Seanad debates

Wednesday, 2 February 2005

Parental Leave (Amendment) Bill 2004: Second Stage.

 

4:00 pm

Photo of Mary O'RourkeMary O'Rourke (Fianna Fail)

Babies need to know there are two people minding them.

The Minister of State has great gumption and he would do well to try to bring about a reconciliation between employers and employees on this matter of paid parental leave. Many people cannot afford to avail of it and to be out of the workforce for that length of time so that they may lay the foundations of a happy child and for themselves.

After having a baby, a woman is quite spent and bothered and while everything may have gone well with the pregnancy, she may feel a little under the weather, may suffer from post-natal depression and may not feel 100%. There is then the worry of leaving the baby with somebody while she goes out to work because she needs the double income. Young people now need double incomes in order to live, pay mortgages and child care. I am speaking from practical experience and I now see my two daughters in-law trying to cope. One works in a bank and received full pay while on leave. Their baby will be seven months old when she goes back to work but she added on unpaid leave. The other works for a private employer who does not provide such a payment. I know the Minister of State will attend to giving paid parental leave because we will be dragged screaming to it quite shortly. We will be the last country in Europe to give paid parental leave as a right.

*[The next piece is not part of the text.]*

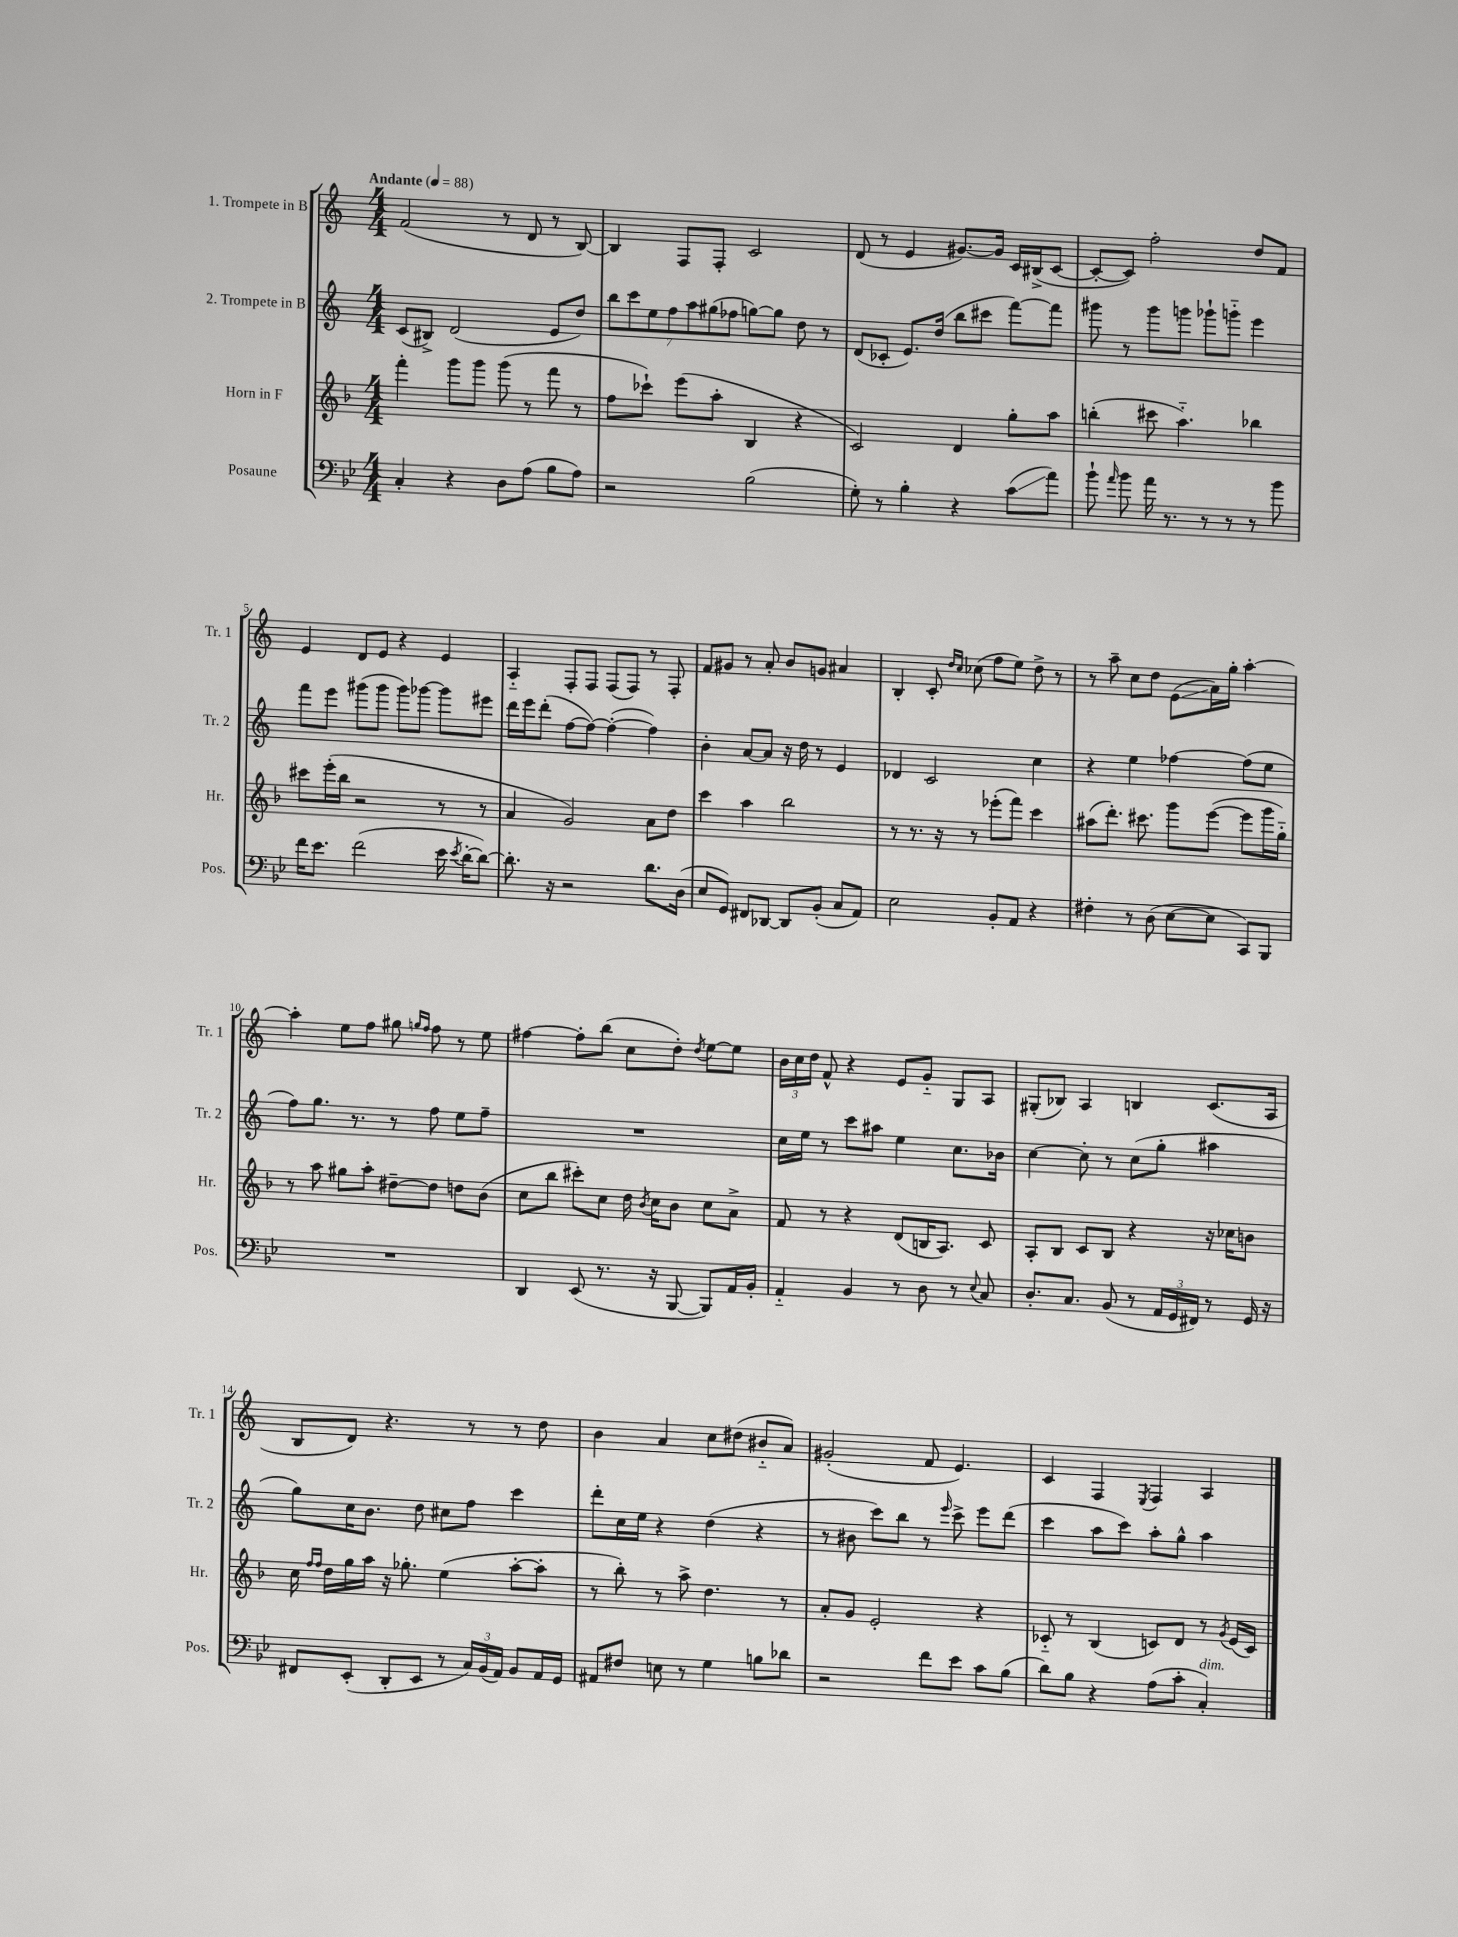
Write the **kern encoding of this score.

Force majeure leave allows, in an extreme circumstance, a parent leave work quickly but to be kept on the payroll. One has the right to go back to the position in which one was before one took time off to have a baby. One must not suffer the discrimination of one's job having been given to somebody else and one having to fight one's way back.

It is not so long ago that employees in some sections of the Civil Service had to take a case on this issue, which they won on the basis of the relevant EU directive.

People are by choice having fewer children, but there will come a time when we will desperately need workers. Already the shortage of skilled workers has led to an increase in demand for women in the workforce. This Bill is welcome in so far as it goes but it goes only a few steps. Much more is required.